Extract to read:

Donor-specific blood transfusions versus cyclosporine--the DST story

Transplant Proc. 1987 Feb;19(1 Pt 1):160-6.

Abstract

DST provides excellent graft survival in one- and zero-haplotype-matched donor-recipient pairs as well as a trend towards improving graft survival in HLA-identical matches; serum creatinine levels are good in functioning grafts; Imuran coverage does appear to decrease DST sensitization to the blood donor in nonsensitized patients undergoing a first transplant, which encourages early DST and transplantation in this group; flow cytometry has been extremely helpful in excluding subliminal anti-class 1 antigen activity in patients with positive B warm crossmatches alone; DST, in itself, does not appear to preclude subsequent cadaveric transplantation in patients sensitized to their blood donor; and the family history of the blood donor is known, with essentially no risk to the recipients of hepatitis, AIDS, etc. In regards to the issue of whether DST or Cs is better, both have merits, and one must be aware of the circumstances that relate to the optimum application of each therapy. Only a prospective study of DST- and Cs-treated patients with a long-term follow-up will probably resolve the issue of the optimum regimen for one-haplotype-matched living related donor-recipient pairs. The ultimate strategy may involve the selective use of each regimen for the most appropriate circumstances.

Problem description:
Please list every type of donor-recipient match that the abstract names.

Records:

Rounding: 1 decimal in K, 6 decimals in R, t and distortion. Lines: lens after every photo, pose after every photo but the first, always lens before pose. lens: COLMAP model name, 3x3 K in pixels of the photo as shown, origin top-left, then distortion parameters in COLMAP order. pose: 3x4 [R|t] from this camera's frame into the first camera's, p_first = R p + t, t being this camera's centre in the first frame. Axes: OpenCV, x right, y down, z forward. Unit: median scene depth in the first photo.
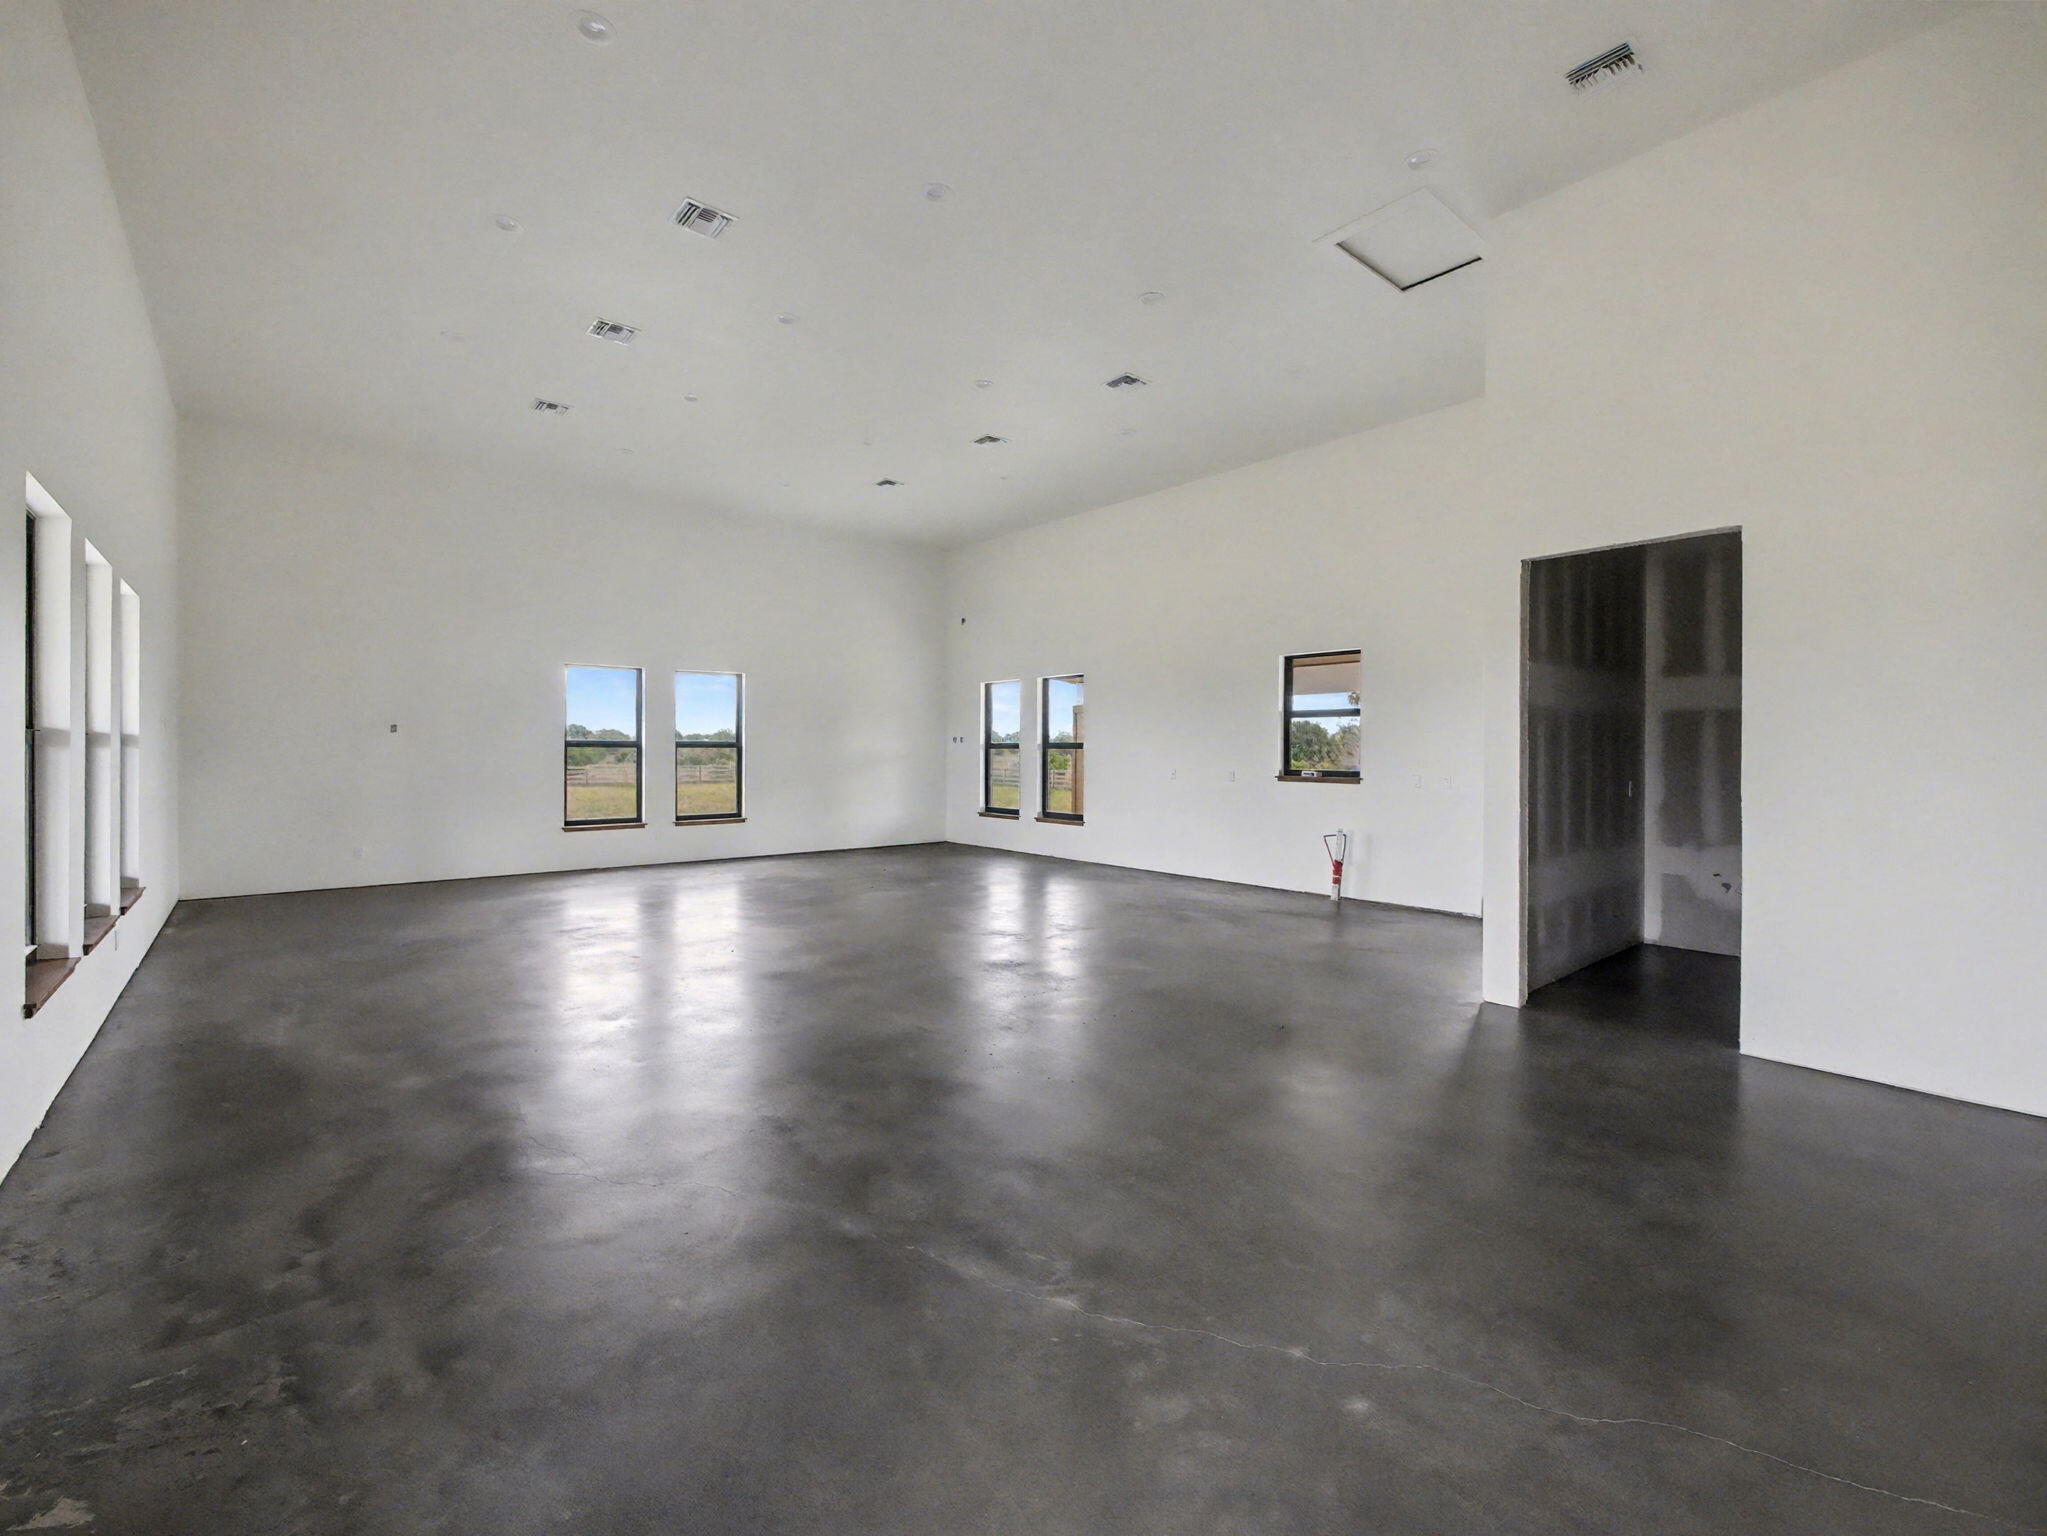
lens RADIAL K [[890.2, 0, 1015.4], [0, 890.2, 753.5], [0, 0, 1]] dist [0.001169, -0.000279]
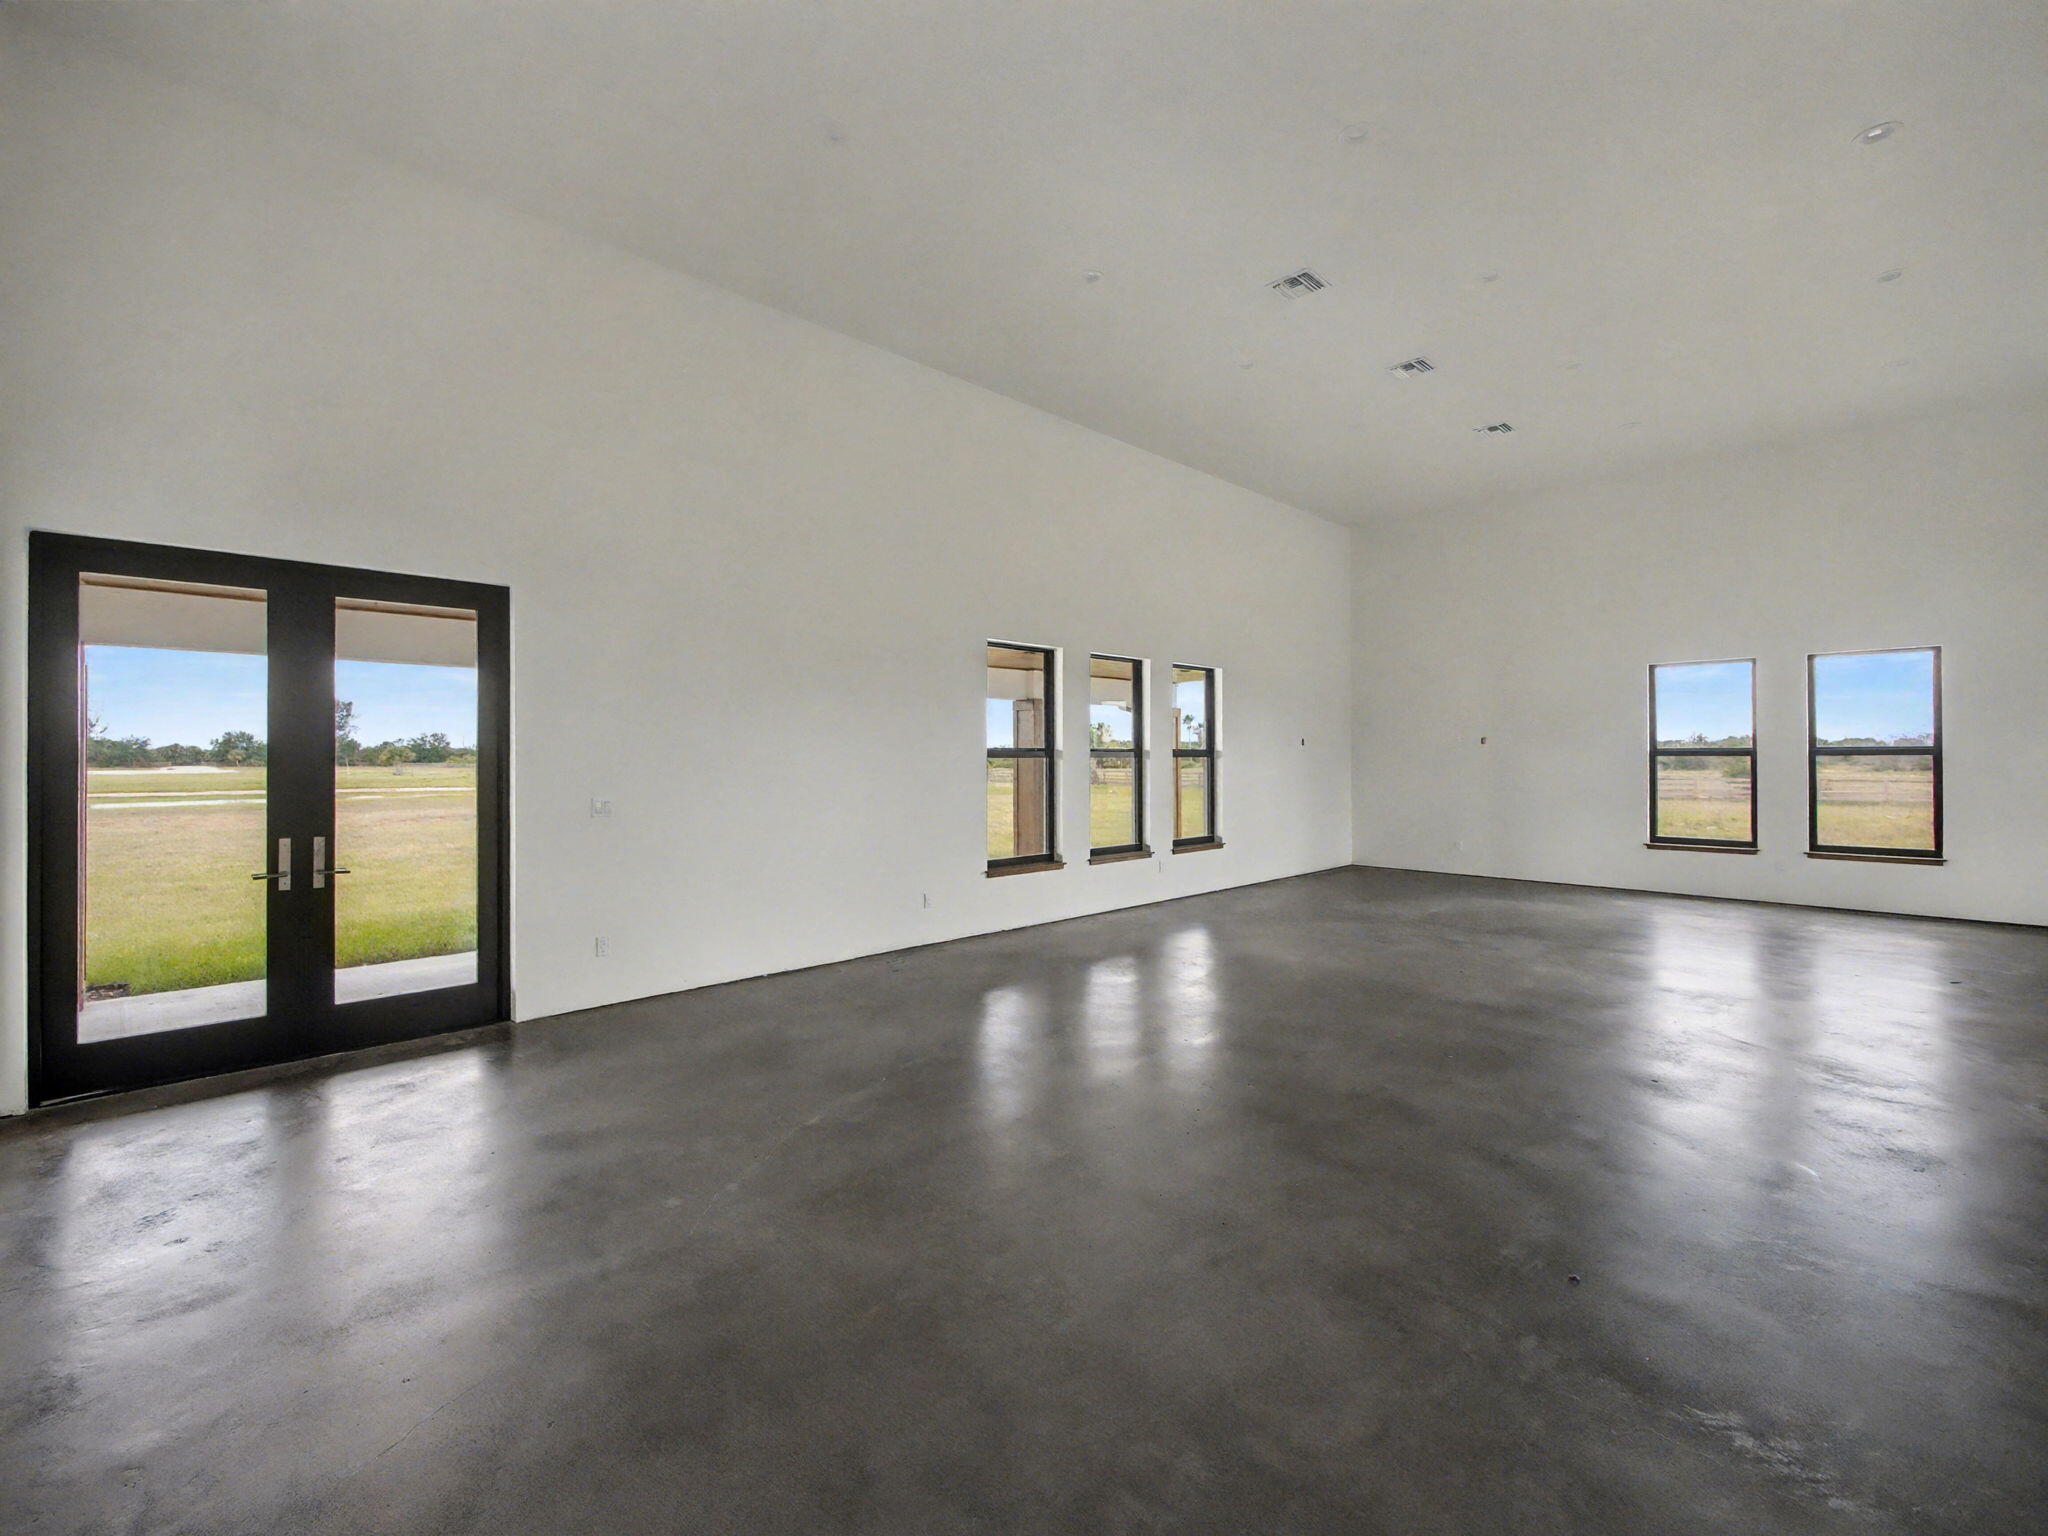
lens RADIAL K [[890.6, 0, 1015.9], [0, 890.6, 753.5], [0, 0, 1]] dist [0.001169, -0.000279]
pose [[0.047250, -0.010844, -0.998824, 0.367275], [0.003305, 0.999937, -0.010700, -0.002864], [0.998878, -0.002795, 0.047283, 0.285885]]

--

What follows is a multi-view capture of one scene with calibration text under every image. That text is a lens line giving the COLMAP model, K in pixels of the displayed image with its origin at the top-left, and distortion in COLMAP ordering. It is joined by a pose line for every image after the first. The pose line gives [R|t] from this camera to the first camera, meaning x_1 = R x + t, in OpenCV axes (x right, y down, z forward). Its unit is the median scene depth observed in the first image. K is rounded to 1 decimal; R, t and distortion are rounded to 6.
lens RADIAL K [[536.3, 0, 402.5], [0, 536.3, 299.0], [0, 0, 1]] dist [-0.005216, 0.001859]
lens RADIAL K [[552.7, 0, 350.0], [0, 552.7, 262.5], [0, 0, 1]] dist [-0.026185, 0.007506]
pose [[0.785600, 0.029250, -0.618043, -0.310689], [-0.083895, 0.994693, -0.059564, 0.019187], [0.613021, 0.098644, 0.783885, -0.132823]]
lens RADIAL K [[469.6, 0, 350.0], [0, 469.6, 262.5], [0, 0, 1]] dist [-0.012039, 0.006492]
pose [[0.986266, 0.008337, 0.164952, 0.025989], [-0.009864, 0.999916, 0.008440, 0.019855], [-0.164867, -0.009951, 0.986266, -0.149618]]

Written response:
One-haplotype-matched, zero-haplotype-matched, and HLA-identical.